→ **PAGE EXCERPT**:
########
This is March, a mere 5 months after the so-called transition to the next generation, and they're calling it?
Business people turn everything into shit. We've got people who don't understand a thing about what they're selling making all the decisions. They're not engineers or designer who rose through the ranks, having intimate knowledge of what the company does. They're a bunch of suits with MBA degrees hired specifically to run the company. They're driven by one thing and its not producing a quality product, nor is it changing the market, nor is it innovation; they're driven by money.
And if they don't show healthy growth within the next few months the stock market reacts negatively. All these jerks want money in their pockets right now, instead of looking at the long-term health of a company.
Certainly the reality is a lot more complicated than that, but I think this is one of the core problems. It's why we see garbage coming from the game industry, and this problem is reflected in other industries.
Improvement in graphics will be relatively minor.
...which is pretty much the same as (or cheaper than) the price of the old consoles, when you adjust for inflation? Right. Big problem there, clearly.
########
Data records
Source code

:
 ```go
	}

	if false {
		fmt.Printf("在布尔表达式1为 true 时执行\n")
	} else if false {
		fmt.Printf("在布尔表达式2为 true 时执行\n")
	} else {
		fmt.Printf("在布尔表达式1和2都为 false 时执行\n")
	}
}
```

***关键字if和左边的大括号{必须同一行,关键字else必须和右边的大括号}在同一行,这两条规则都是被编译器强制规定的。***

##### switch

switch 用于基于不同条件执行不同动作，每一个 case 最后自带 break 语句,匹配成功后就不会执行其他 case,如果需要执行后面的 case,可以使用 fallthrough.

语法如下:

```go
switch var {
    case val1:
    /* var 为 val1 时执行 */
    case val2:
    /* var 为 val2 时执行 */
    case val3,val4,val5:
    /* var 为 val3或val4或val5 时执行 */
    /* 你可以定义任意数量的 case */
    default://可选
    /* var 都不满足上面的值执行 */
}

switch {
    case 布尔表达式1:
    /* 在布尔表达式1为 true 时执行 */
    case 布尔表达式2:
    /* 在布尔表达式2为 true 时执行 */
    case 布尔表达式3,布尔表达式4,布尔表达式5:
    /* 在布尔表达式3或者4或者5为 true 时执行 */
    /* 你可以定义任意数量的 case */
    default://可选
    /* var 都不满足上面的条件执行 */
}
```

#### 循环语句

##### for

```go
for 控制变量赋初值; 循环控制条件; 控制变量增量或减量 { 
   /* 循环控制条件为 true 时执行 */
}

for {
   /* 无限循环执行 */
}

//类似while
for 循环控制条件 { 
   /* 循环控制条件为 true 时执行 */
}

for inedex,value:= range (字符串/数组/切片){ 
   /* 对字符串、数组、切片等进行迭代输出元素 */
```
########
→ **TASKS AND EXERCISES**:
1/ Print everything in the comment from "And if they" down to "of a company.".
2/ According to the comment, what are the people making the decisions driven by?
You won't need the data records for anything here.

→ **SOLUTIONS TO THE EXERCISE**:
1/
And if they don't show healthy growth within the next few months the stock market reacts negatively. All these jerks want money in their pockets right now, instead of looking at the long-term health of a company.

2/ Money.